Stored data:
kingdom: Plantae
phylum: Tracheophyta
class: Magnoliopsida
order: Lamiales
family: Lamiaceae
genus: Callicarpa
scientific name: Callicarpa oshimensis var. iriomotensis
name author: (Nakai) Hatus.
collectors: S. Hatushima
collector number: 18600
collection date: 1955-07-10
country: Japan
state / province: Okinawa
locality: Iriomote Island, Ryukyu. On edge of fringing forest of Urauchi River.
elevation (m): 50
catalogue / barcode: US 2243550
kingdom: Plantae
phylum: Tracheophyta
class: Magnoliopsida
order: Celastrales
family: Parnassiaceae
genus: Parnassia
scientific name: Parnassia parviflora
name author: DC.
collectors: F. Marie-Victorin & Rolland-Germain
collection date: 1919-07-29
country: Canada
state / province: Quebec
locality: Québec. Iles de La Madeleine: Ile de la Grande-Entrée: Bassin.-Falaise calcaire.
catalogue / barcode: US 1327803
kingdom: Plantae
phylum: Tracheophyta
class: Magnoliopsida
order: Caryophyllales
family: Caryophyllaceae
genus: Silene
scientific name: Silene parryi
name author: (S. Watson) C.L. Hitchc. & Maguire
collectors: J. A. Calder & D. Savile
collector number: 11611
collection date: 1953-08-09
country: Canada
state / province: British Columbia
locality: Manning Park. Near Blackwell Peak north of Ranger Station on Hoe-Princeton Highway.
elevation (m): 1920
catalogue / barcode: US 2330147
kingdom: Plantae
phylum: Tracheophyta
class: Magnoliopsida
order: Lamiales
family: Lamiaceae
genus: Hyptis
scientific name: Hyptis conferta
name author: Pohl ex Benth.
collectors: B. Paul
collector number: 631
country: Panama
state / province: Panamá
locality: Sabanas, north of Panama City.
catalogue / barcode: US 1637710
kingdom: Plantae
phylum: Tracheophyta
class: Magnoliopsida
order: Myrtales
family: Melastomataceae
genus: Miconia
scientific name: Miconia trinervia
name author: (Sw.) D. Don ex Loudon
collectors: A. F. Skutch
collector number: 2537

» **Your goal**:
Identify every line in the records above that contains the word "collectors", and copy each of those lines out in full.

» **Output for this task**:
collectors: S. Hatushima
collectors: F. Marie-Victorin & Rolland-Germain
collectors: J. A. Calder & D. Savile
collectors: B. Paul
collectors: A. F. Skutch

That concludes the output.